According to Bloomberg, the Organization of the Petroleum Exporting Countries (OPEC) has once again declined to grant media credentials to journalists working for the three major financial news sites of Bloomberg, Reuters, and The Wall Street Journal in order to cover the meeting that will take place in Vienna the following week.
The media restriction is in response to a similar action taken by the Organization of the Petroleum Exporting Countries (OPEC), which is headquartered in Vienna and which resulted in the withdrawal of accreditations for a meeting in June between the 13 OPEC members led by Riyadh and their 10 allies led by Moscow.
“We are very concerned by the prospect of OPEC excluding certain journalists, including from Bloomberg, from next week’s seminar,” stated a statement released by an American news agency that was consulted by AFP on Thursday. “We are very concerned by the prospect of OPEC excluding certain journalists from next week’s seminar.”
It went on to say, “For the sake of market transparency, we strongly advocate for OPEC to allow journalists from relevant global news outlets to attend,” and the statement concluded with that.
Reuters reported that the restriction had also affected it in some way.
According to a source familiar with the situation that AFP spoke with regarding the topic, The Wall Street Journal did not receive an invitation either.
The conference that is scheduled to take place on July 5-6 at the Hofburg Palace in Vienna will feature important speakers such as the Saudi Energy Minister Prince Abdulaziz bin Salman, the CEO of the British oil company BP Bernard Looney, and the European Energy Commissioner Kadri Simson.
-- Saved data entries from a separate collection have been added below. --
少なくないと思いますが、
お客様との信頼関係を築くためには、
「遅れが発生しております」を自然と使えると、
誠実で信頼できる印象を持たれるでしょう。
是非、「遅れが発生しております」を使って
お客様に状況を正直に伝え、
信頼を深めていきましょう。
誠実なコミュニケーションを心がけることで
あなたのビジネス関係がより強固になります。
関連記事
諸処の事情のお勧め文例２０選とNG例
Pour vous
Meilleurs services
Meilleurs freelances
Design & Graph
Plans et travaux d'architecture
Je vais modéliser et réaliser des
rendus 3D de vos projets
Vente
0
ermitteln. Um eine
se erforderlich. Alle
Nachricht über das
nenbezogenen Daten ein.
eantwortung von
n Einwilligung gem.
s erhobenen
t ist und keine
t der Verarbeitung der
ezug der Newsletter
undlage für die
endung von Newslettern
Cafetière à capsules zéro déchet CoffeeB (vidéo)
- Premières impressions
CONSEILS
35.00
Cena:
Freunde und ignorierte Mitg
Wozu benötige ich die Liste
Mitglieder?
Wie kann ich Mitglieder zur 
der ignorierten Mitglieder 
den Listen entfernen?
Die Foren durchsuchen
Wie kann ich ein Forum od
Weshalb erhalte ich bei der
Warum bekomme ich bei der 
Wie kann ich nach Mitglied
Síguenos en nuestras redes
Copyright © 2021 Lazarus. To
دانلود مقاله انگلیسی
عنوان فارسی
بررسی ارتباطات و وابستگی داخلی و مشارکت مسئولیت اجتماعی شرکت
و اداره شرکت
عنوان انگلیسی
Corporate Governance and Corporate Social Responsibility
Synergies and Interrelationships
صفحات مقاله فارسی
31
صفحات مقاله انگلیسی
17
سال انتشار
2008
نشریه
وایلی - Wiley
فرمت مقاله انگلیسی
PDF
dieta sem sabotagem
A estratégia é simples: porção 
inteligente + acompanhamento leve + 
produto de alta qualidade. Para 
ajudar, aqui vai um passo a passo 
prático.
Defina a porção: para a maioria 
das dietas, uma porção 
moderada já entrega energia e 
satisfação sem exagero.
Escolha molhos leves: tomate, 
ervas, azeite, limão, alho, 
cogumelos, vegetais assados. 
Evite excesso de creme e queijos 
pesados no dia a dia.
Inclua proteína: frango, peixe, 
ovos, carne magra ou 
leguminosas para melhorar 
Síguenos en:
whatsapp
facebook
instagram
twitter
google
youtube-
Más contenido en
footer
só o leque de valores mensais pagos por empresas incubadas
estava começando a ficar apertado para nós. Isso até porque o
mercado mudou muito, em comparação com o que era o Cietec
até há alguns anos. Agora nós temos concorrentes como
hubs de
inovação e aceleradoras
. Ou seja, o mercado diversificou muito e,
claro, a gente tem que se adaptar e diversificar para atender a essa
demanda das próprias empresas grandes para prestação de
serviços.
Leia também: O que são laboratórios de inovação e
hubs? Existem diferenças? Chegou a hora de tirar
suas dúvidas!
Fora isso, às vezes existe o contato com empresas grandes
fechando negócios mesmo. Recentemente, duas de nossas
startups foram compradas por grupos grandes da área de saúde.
Other speakers at the conference will include European Energy Commissioner Kadri Simson.
The Austrian Foreign Ministry, which has stated that it intends to attend the event that will take place next week, has declined to comment on the prohibition.
On the other hand, this was a “opportunity to highlight that media freedom, including enabling media coverage of political developments, is a cornerstone of any democratic society.”
The OPEC press office did not provide a prompt response to this development.
In June, OPEC Secretary General Haitham Al-Ghais defended the organization’s “policy” to invite media on a case-by-case basis, claiming that “this is our house and this is the way we decide to conduct our media strategy.” The statement was made in response to criticism of the organization’s “policy” to invite journalists on a case-by-case basis.
In 1960, the Organization of the Petroleum Exporting Countries (OPEC) was established with the purpose of “coordinating and unifying petroleum policies” among its members in order to “secure fair and stable prices for producers.”
In 2016, the cartel formed a partnership with ten additional countries to create the OPEC+ group, which is responsible for sixty percent of the oil production in the globe.